(Consigna): Continúa, por favor, la entrevista sobre periodismo y literatura a partir de la última pregunta que aparece.

Yo estudié literatura, no tenía muy claro qué iba a hacer de mi vida y el periodismo nunca estuvo en mi campo de visión hasta que llegué a Argentina por una beca y terminé en un taller de radio. Resultó que se me daba bien contar historias, entrevistar a la gente, mantener la atención. Empecé a escribir en el periódico y eso si que me enganchó.
Ahí entró en la escritura.
Uf, sí. En mi carrera el género periodístico no se consideraba literatura. Pero coincidió que en ese momento salió Los suicidas del fin del mundo de Leila Guerriero, la revista Gatopardo, Etiqueta Negra, Anfibia. Se armó una constelación de cronistas que eran excelentes, que tenían mucha libertad con los temas, que dejaban entrar la literatura. Empecé a escribir pequeñas crónicas, cada vez más largas, trabajé en Gatopardo, trabajé con Leila que fue muy importante para mí. Después saqué dos libros de crónicas, emigré a España, trabajé en un periódico, podría decirse que me convertí en una periodista experta en migración, aunque ahora los datos ya no los tengo tan claros. Yo estaba muy satisfecha con el periodismo. Algunos me han dicho que di el salto a la literatura de verdad con la ficción, pero eso es tomar al periodismo como algo de segunda. Yo sigo considerándome periodista.
O sea, si te pregunto qué sos: periodista.
Depende de cómo te quieras considerar profesionalmente, pero si pienso cómo me gano la vida, es como profesora y periodista.
¿Eso es porque la literatura es un medio precario? ¿No te da la posibilidad de vivir de ella, incluso con un éxito como Pelea de gallos?

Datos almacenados
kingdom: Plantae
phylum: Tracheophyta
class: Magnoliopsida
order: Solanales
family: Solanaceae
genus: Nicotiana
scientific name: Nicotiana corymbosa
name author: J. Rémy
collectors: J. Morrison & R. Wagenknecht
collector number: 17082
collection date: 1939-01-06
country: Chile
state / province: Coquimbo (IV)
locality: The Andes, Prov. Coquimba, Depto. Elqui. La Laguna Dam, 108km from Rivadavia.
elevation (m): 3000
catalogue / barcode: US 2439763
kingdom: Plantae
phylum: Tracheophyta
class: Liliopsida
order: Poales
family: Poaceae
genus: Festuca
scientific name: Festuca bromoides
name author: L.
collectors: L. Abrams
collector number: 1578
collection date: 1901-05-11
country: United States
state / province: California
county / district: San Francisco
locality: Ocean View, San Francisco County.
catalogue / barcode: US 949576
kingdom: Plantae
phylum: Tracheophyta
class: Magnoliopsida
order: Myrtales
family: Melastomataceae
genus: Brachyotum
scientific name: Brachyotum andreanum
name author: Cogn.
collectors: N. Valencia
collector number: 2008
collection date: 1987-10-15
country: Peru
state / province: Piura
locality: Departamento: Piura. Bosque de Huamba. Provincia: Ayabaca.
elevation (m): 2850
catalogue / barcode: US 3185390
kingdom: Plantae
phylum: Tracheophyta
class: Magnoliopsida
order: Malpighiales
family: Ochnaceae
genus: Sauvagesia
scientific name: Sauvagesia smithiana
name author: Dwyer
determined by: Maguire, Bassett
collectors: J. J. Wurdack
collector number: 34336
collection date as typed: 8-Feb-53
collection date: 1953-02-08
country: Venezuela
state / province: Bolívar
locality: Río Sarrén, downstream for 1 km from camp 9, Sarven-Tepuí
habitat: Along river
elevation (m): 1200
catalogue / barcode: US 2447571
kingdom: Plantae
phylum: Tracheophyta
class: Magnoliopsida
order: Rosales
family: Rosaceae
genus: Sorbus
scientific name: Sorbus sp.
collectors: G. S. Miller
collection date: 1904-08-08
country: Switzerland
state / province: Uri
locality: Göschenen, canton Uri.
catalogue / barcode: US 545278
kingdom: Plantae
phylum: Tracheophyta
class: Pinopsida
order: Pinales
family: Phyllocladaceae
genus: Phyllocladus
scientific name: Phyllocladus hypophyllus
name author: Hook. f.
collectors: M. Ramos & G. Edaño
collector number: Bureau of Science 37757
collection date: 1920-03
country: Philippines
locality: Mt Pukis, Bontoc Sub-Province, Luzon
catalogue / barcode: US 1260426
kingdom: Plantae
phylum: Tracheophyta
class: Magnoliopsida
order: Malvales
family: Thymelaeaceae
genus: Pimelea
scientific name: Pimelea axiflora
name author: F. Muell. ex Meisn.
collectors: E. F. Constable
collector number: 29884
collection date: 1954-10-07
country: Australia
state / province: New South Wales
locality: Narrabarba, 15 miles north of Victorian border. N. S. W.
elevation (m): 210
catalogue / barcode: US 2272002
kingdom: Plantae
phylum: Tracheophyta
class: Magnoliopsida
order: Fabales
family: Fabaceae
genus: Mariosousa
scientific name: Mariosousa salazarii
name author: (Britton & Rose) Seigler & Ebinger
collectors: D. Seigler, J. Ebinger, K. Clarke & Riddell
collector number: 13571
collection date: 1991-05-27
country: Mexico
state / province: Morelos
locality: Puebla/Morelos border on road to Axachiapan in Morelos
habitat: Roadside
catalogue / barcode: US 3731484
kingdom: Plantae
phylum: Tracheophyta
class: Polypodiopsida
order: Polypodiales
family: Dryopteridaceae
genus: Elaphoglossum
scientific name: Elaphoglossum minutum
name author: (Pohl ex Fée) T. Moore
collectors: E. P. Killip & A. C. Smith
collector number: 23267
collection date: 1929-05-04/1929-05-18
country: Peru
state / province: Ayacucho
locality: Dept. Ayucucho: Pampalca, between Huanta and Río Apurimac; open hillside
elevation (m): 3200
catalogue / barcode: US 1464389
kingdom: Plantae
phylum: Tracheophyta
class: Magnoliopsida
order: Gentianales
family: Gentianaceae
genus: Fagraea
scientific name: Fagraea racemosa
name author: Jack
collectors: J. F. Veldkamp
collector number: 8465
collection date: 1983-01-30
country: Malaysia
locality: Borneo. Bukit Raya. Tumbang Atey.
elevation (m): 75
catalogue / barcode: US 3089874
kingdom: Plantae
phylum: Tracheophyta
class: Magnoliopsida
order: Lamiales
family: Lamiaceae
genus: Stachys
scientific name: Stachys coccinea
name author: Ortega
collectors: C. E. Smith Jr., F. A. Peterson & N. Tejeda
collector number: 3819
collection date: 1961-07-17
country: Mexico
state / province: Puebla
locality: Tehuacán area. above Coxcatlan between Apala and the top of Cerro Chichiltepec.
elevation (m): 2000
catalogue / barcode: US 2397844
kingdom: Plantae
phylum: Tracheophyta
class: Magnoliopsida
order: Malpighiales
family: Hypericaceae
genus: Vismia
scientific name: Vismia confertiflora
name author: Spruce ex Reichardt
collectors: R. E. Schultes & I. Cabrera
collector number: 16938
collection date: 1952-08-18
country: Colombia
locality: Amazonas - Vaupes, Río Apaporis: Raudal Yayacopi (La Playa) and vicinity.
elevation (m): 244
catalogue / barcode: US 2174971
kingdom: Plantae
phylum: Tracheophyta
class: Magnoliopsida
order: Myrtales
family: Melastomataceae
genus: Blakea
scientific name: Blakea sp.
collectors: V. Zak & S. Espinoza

(Respuesta):
No. He hablado con amigas que están más o menos en la misma situación, y por ejemplo Dolores Reyes, que tuvo un bombazo todavía más grande que Pelea de gallos con Cometierra, recién pudo respirar cuando le compraron los derechos para hacer una serie con su novela. A Mónica Ojeda le pasa lo mismo, que le acaban de comprar los derechos de Mandíbula. Salvo que seas Rosa Montero, Almudena Grandes, de esas escritoras, no te cambia la vida un éxito literario. La gente se queda siempre muy sorprendida con el dato de que los autores nos quedamos con un 10% de la venta de cada libro. Y que te dan tus regalías una vez al año. Viviendo en una ciudad como Madrid, teniendo 50 años y negándome a compartir piso como si tuviera 20, la cosa es muy complicada. Siempre le digo a mi casera: "me voy de viaje a buscar plata para pagarte el alquiler". Y se pone triste porque tengo la única casera decente de Madrid, la única que va a las manifestaciones por la vivienda.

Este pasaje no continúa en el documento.